----- Study material -----
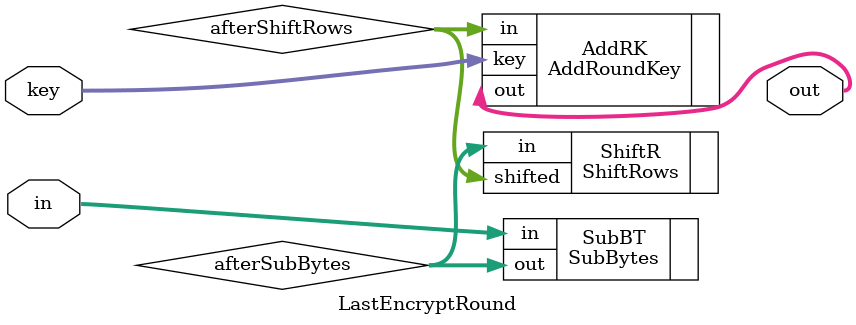
<source format=v>
module LastEncryptRound
#
(
parameter DATA_W = 128,      //data width
parameter KEY_L = 128       //key length
)
(input [DATA_W-1:0] in, input [KEY_L-1:0] key, output [DATA_W-1:0] out);

	wire [DATA_W-1:0] afterSubBytes;
	wire [DATA_W-1:0] afterShiftRows;
	wire [DATA_W-1:0] afterAddroundKey;

	SubBytes SubBT(.in(in), .out(afterSubBytes));
	ShiftRows ShiftR(.in(afterSubBytes), .shifted(afterShiftRows));
	AddRoundKey AddRK(.in(afterShiftRows), .key(key), .out(out));

endmodule

</source>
-----
— Work request —
Those lines of the records that contain the string "afterShiftRows" should be identified and copied.

— Written answer —
	wire [DATA_W-1:0] afterShiftRows;
	ShiftRows ShiftR(.in(afterSubBytes), .shifted(afterShiftRows));
	AddRoundKey AddRK(.in(afterShiftRows), .key(key), .out(out));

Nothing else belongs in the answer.